Texto extraído –
<<<<

Voto de la mujer en México (1955): Historia de este logro democrático en nuestro país.

El 3 de julio de 1955 estaba lejos de ser un domingo cualquiera en México. Era uno de esos días en que a la historia le corre prisa y a las conciencias les brota el arrojo. En todo el país, había un espíritu festivo, inédito, renovado…

Por primera vez, las mujeres tendrían voz y voto en unas elecciones federales; dejarían de ser ciudadanas con derechos restringidos o personas de segunda clase, como dirían quienes no gustan de eufemismos.

Las casillas electorales, en las que se definiría la composición de la Cámara de Diputados para la XLIII Legislatura, mostraban una afluencia inusitada a lo largo de toda la República. María Luisa, Mélida y Augusta se habían arreglado desde muy temprano y a eso de la media mañana hacían fila en Pedregal 72, al sur de la capital del país, en el entonces Distrito Federal. Ana, Francisca y cientos de mujeres más hacían lo propio en Tulyehualco, allá por Xochimilco, en una casilla instalada junto a una vivienda de piedra; mientras en el distrito 18, en San Ángel, varias religiosas, con sus hábitos bien planchados, depositaban su voto en la urna. Había que rezar, sí, pero la democracia no se construye con rosarios.

Estas estampas se replicaron en el norte, centro y sur del país. Así, en tropel, millones de mexicanas que tenían “un modo honesto de vivir”, con 18 años cumplidos si eran casadas o a partir de los 21 años para el caso de las solteras, acudieron a su cita con la historia.

Las nuevas electoras, algunas con sus hijos en brazos o prendidos de sus faldas, otras acompañadas por sus esposos, en grupos de amigas y familiares, o en un solitario acto de conciencia, lograron la participación ciudadana más copiosa y entusiasta que hasta entonces se hubiese registrado, si bien no exenta de acusaciones de fraude por parte de la oposición. Además, prácticamente todos los partidos políticos tenían mujeres en sus candidaturas a las curules. Era el gran desfile de mujeres en plena metamorfosis ciudadana.

Tres años después de que Adolfo Ruiz Cortines lo prometiera en su campaña por la presidencia, aquel día de mediados de 1955, en cada urna se escribió el nuevo capítulo de un México más justo, más igualitario y más comprometido con la modernidad, aunque, en honor a la verdad, la conquista nacional llevaba una considerable demora desde la perspectiva global.

>>>>

Consigna del ejercicio – Retoma el texto sobre el voto de la mujer en México en 1955 y continúalo a partir de su última oración.

Los datos –
<<<<

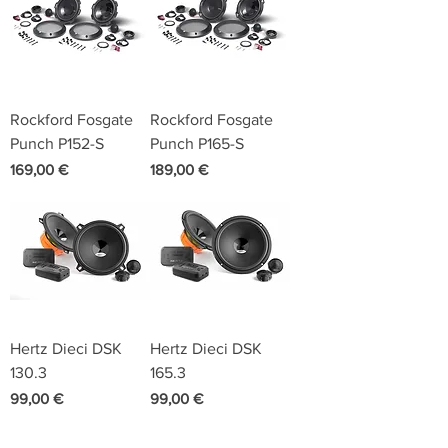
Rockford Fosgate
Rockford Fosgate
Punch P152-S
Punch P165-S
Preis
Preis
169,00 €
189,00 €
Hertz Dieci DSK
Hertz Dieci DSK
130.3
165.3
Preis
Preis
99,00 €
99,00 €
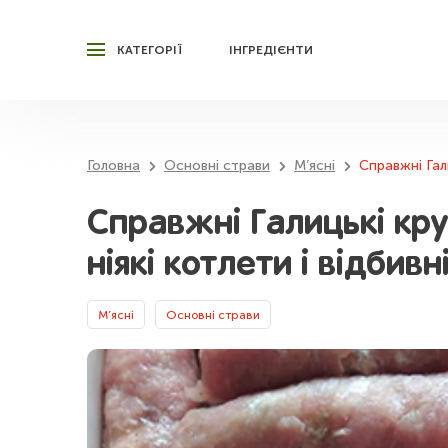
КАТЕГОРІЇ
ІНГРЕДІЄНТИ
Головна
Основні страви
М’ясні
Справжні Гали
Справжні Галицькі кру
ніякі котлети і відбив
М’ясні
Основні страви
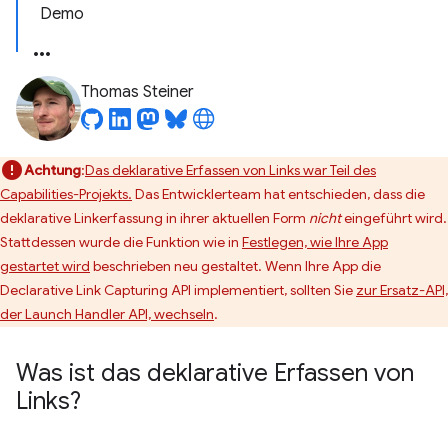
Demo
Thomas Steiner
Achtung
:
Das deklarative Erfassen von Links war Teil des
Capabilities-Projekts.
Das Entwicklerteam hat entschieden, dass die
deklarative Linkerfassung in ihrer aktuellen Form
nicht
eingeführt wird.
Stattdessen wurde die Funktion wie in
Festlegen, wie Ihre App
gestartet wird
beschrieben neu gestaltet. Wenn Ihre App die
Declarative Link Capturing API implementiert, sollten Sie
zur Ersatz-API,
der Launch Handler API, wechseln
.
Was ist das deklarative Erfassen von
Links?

>>>>

Tu respuesta –
En gran parte del mundo, el voto femenino ya era un logro consolidado. Tenía alrededor de medio siglo de ser ejercido en países como Nueva Zelanda (desde 1893), en Australia (1902) y en Finlandia (1906). En las dos primeras décadas del siglo, se habían sumado el Reino Unido, Estados Unidos, la Unión Soviética, Alemania, Polonia y Suecia, entre otras naciones que se subieron a las primeras olas de la equidad sufragista. Y aunque varios de estos Estados se reservaron algunas limitantes de edad, raza, nivel educativo o requisitos de propiedad, su liderazgo en materia de equidad en derechos políticos sería incuestionable.

En América Latina, Ecuador abrió la brecha en la región desde 1929 al integrar formalmente a sus leyes este derecho electoral de la mujer.

Matilde Hidalgo, ecuatoriana y la primera mujer en América Latina que vota en una elección nacional. (Foto: De Colegio Nacional de Artes Plásticas “Dra. Matilde Hidalgo de Procel”. Machala – El Oro – Ecuador – http://colmati.krauserwin.info/web/wueb-matilde-43_4.JPG, Dominio público, https://commons.wikimedia.org/w/index.php?curid=17510445)

Para mediados del siglo XX, concretamente en 1952, la Organización de las Naciones Unidas había manifestado que ningún país podía considerarse democrático si más de la mitad de su población carecía de una ciudadanía plena.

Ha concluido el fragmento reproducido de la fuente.